You might have experienced this logical breakdown while hiking or driving
with the aid of a map. If you are on course, then the landscape you see
corresponds to the features the map tells you to expect. But if you find
yourself off-course, working out your location—and the way back to the
right road—gets much more difficult. You have to deal with false
situations: if you had been on the right track you would have seen a gate
leading into a wood, for example. But you didn’t, and attempting to compare what
you didn’t see with what you should have seen leads you easily into confusion.
Eventually, you give up on the logical solution to your problem and head
onwards. When you do see something that relates to the map working out your
whereabouts becomes trivial. That’s because it’s easier to deal with a true
scenario than a false one.
For more than a decade, Johnson-Laird has been fighting against the received
wisdom among researchers who investigate human powers of reasoning. The widely
accepted model for the way we reason is known as “formal rules”. According to
this hypothesis we use rational, logical rules when we think things through.
Johnson-Laird concedes that we are certainly capable of this kind of thought:
with care, we can slavishly follow logical rules of deduction. However, he
believes we don’t usually think that way. Yes, we can be rational if we really
put our minds to it, but we usually employ shortcuts that save us a lot of time
and effort. These shortcuts, he says, are our everyday mode of thinking.
Unfortunately, he adds, they can also lead us into making foolish mistakes.
Instead of pursuing a set of rules and following through every piece of
information to its logical conclusion, Johnson-Laird believes we construct
“mental models”—imaginary sketches of the possibilities of a
situation—and work from these. To test his hypothesis, Johnson-Laird
constructs deceptively innocent logic puzzles like the one below.
Only one of the following statements about a particular hand of cards is
true:
There is a king in the hand, or an ace, or both.
There is a queen in the hand, or an ace, or both.
There is a jack in the hand, or a ten, or both.
Is it possible that there is an ace in the hand?
On first examination the answer seems obvious: yes. But ask a formally
programmed computer the same question and it will tell you the opposite. If
there is an ace, then the first two statements are true. But the puzzle
explicitly states that only one statement is true. So an ace is not
possible.
Johnson-Laird tested Princeton University students with this problem, and 99
per cent of them got it wrong. The reason for that extraordinary degree of
error, he says, is that there is limited space in what researchers call “working
memory”: the low-capacity, short-term memory that supports language, arithmetic
and reasoning. When we draw our mental models of a situation our working memory
runs out of space very quickly. So, to save time, space and effort, we leave
vital information off the “drawings”. The pictures are all there, but the
labels—like “this picture is only true if the other picture is
false”—can go missing.

**Material for this task**
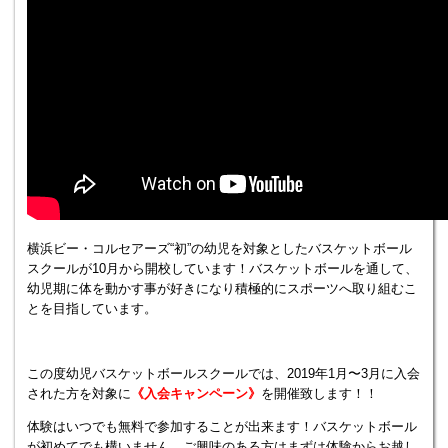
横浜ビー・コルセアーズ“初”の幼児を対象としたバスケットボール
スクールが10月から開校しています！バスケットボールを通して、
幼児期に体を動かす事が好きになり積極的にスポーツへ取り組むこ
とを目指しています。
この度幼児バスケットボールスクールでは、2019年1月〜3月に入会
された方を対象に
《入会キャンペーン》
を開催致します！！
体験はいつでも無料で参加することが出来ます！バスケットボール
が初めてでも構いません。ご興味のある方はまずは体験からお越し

**Exercise instructions**
1. Write out the passage on reasoning from "Eventually, you give" up to and including "think things through.".
2. Give the lines of the Japanese-language entry above again, character for character, and leave the picture out of your answer.

**Expected results**
1.
Eventually, you give up on the logical solution to your problem and head
onwards. When you do see something that relates to the map working out your
whereabouts becomes trivial. That’s because it’s easier to deal with a true
scenario than a false one.
For more than a decade, Johnson-Laird has been fighting against the received
wisdom among researchers who investigate human powers of reasoning. The widely
accepted model for the way we reason is known as “formal rules”. According to
this hypothesis we use rational, logical rules when we think things through.

2.
横浜ビー・コルセアーズ“初”の幼児を対象としたバスケットボール
スクールが10月から開校しています！バスケットボールを通して、
幼児期に体を動かす事が好きになり積極的にスポーツへ取り組むこ
とを目指しています。
この度幼児バスケットボールスクールでは、2019年1月〜3月に入会
された方を対象に
《入会キャンペーン》
を開催致します！！
体験はいつでも無料で参加することが出来ます！バスケットボール
が初めてでも構いません。ご興味のある方はまずは体験からお越し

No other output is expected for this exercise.